Description: age about 34 or 35, height 5 ft. 6, complexion pale, dark eyes and eye lashes, slight moustache curled up each end and hair dark, very surley looking; dress, long dark coat, collar and cuffs trimmed astracan and a dark jacket under, light waistcoat, dark trousers, dark felt hat turned down in the middle, button boots and gaiters with white buttons, wore a very thick gold chain, white linen collar, black tie with horse shoe pin, respectable appearance, walked very sharp, Jewish appearance. Can be identified.12
Hutchinson has been widely described by students of the case as the witness most likely to have met Jack the Ripper. Fortunate it is for us, then, that he was sniffed out by the newshounds as quickly as Israel Schwartz had been before him. On 13 November, just one day after his appearance at Commercial Street, he gave the press a fuller statement than that preserved in the police file.

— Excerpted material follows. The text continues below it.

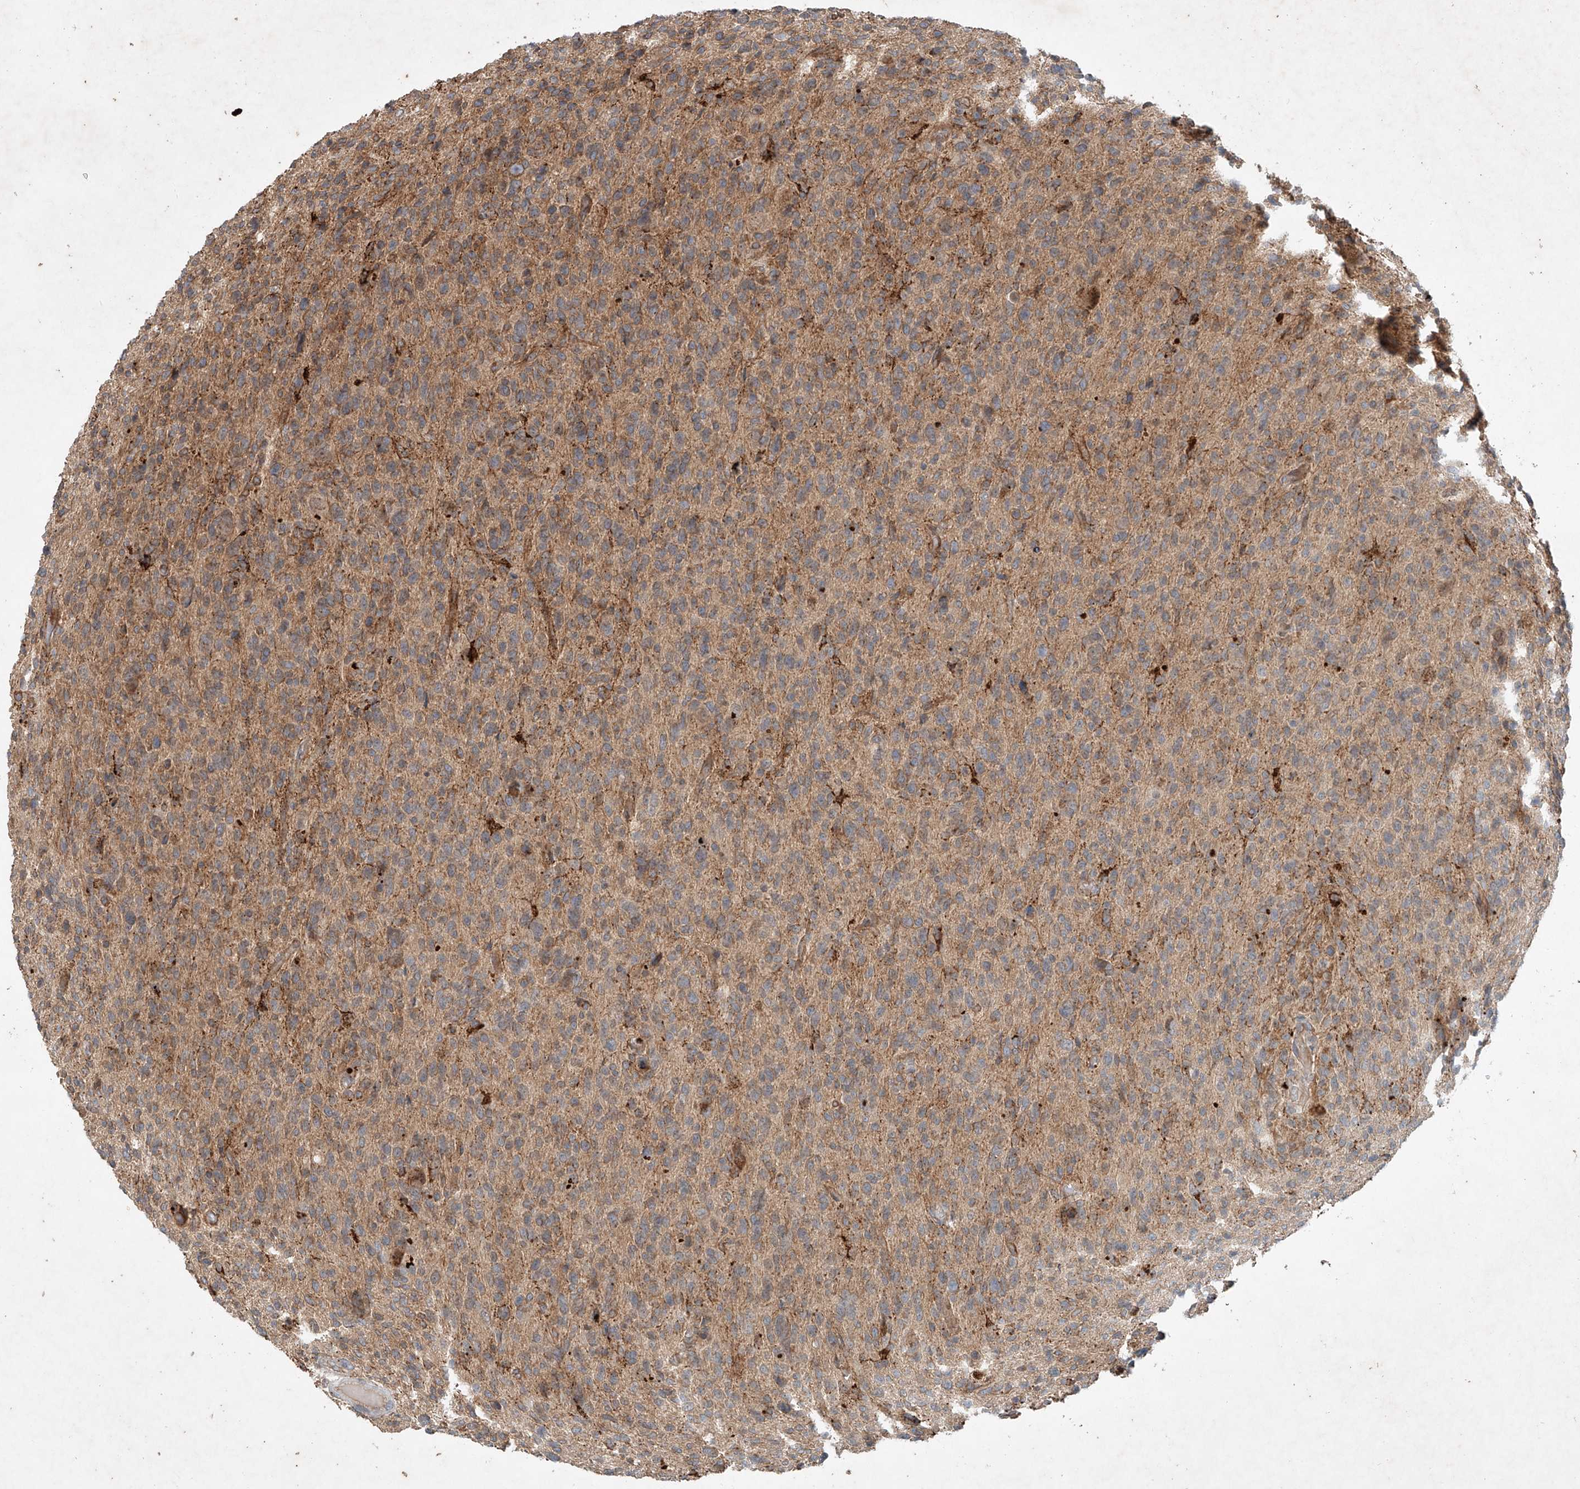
{"staining": {"intensity": "moderate", "quantity": ">75%", "location": "cytoplasmic/membranous"}, "tissue": "glioma", "cell_type": "Tumor cells", "image_type": "cancer", "snomed": [{"axis": "morphology", "description": "Glioma, malignant, High grade"}, {"axis": "topography", "description": "Brain"}], "caption": "There is medium levels of moderate cytoplasmic/membranous expression in tumor cells of glioma, as demonstrated by immunohistochemical staining (brown color).", "gene": "IER5", "patient": {"sex": "female", "age": 57}}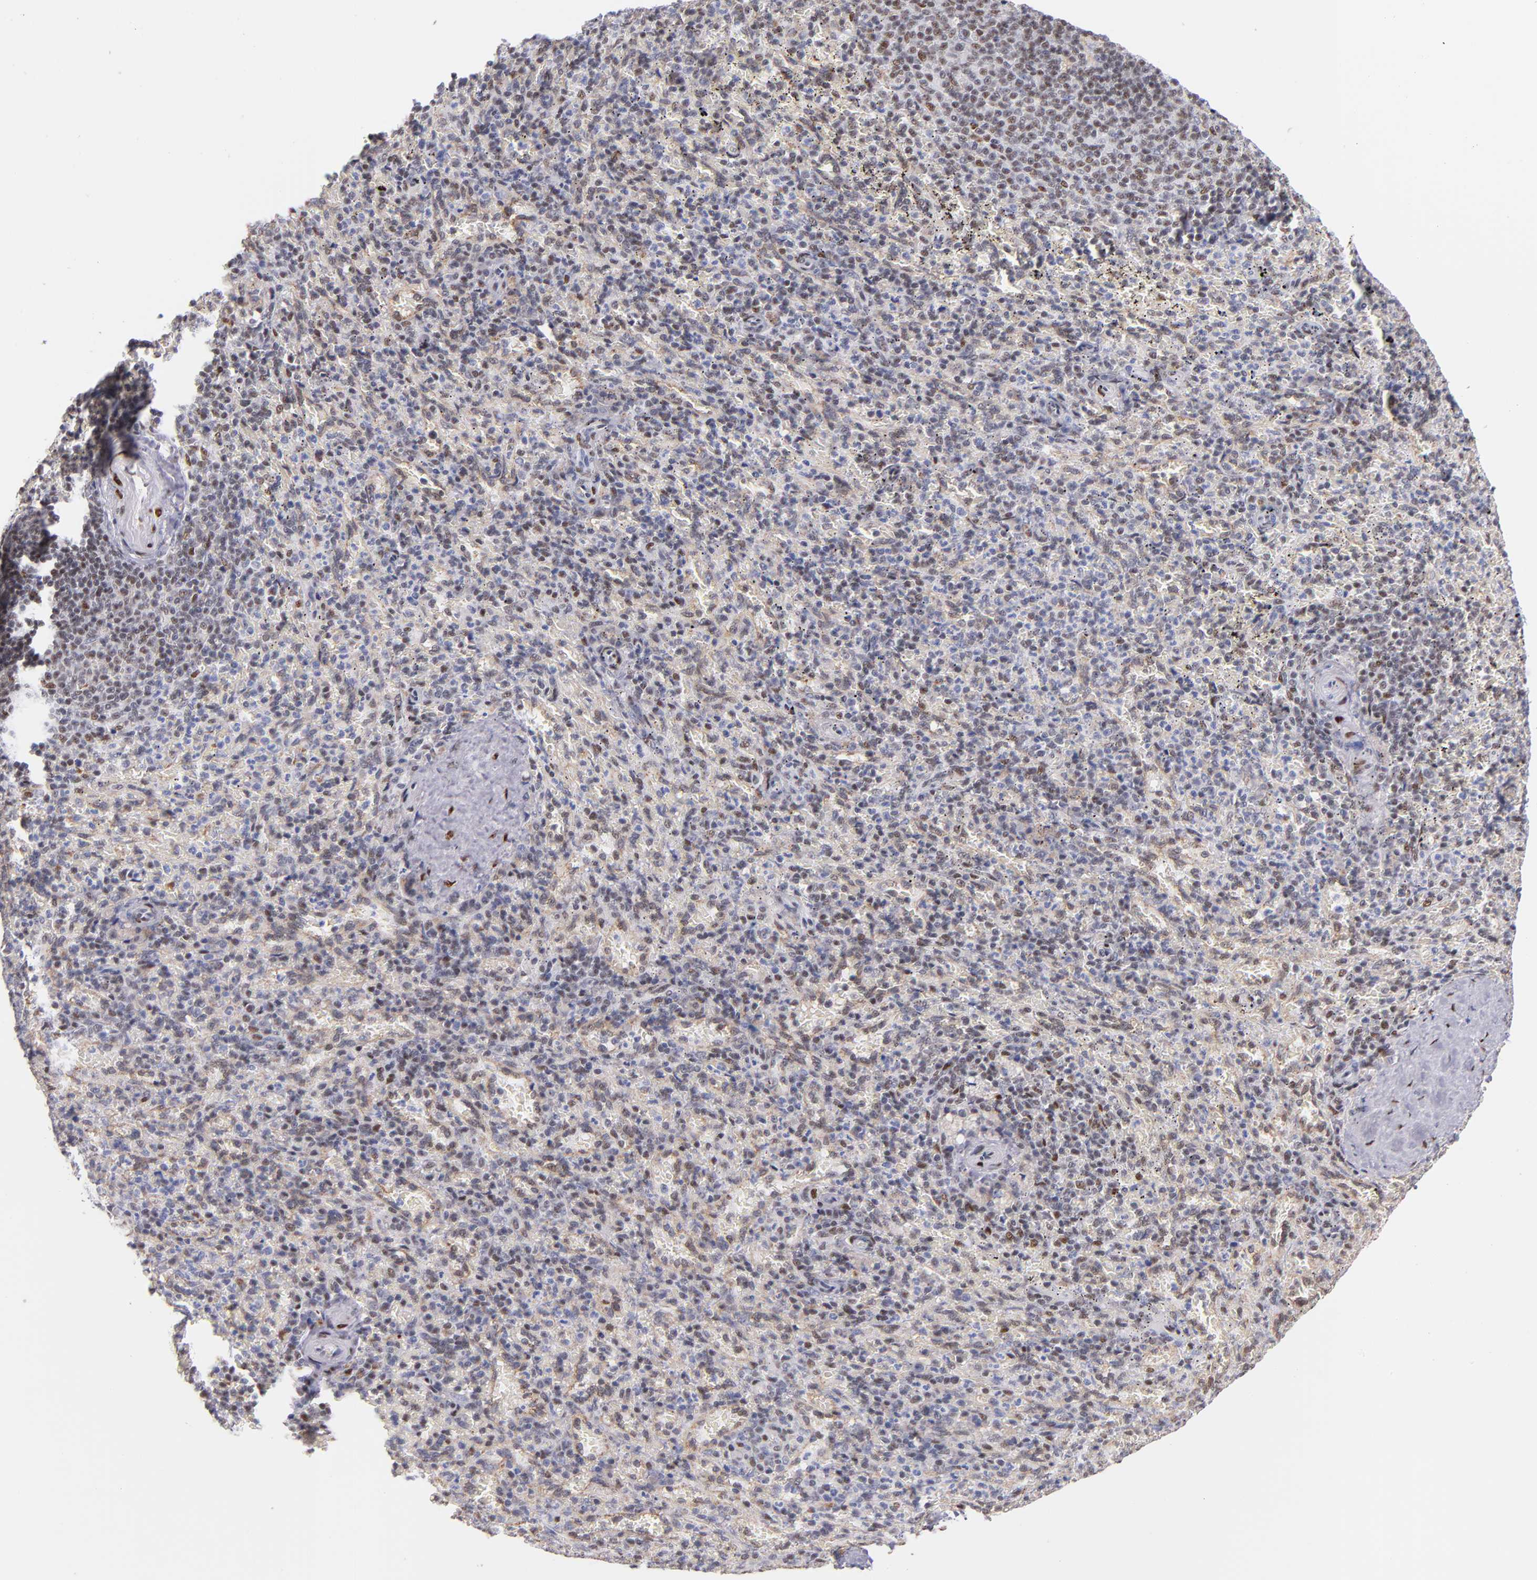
{"staining": {"intensity": "weak", "quantity": "<25%", "location": "nuclear"}, "tissue": "spleen", "cell_type": "Cells in red pulp", "image_type": "normal", "snomed": [{"axis": "morphology", "description": "Normal tissue, NOS"}, {"axis": "topography", "description": "Spleen"}], "caption": "There is no significant expression in cells in red pulp of spleen. The staining was performed using DAB (3,3'-diaminobenzidine) to visualize the protein expression in brown, while the nuclei were stained in blue with hematoxylin (Magnification: 20x).", "gene": "SRF", "patient": {"sex": "female", "age": 43}}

By this account Hutchinson was in Romford, Essex, on Thursday the 8th. We are not told why. However, tramping back to London, he reached Whitechapel Road early on Friday morning. When he passed St Mary’s Church it was between ten and five minutes to two. He turned north into Commercial Street. Walking into Spitalfields, he passed a man standing at the corner of Thrawl Street and then, approaching Flower and Dean Street, met Mary Kelly. ‘Kelly did not seem to me to be drunk,’ remembered Hutchinson, ‘but was a little bit spreeish.’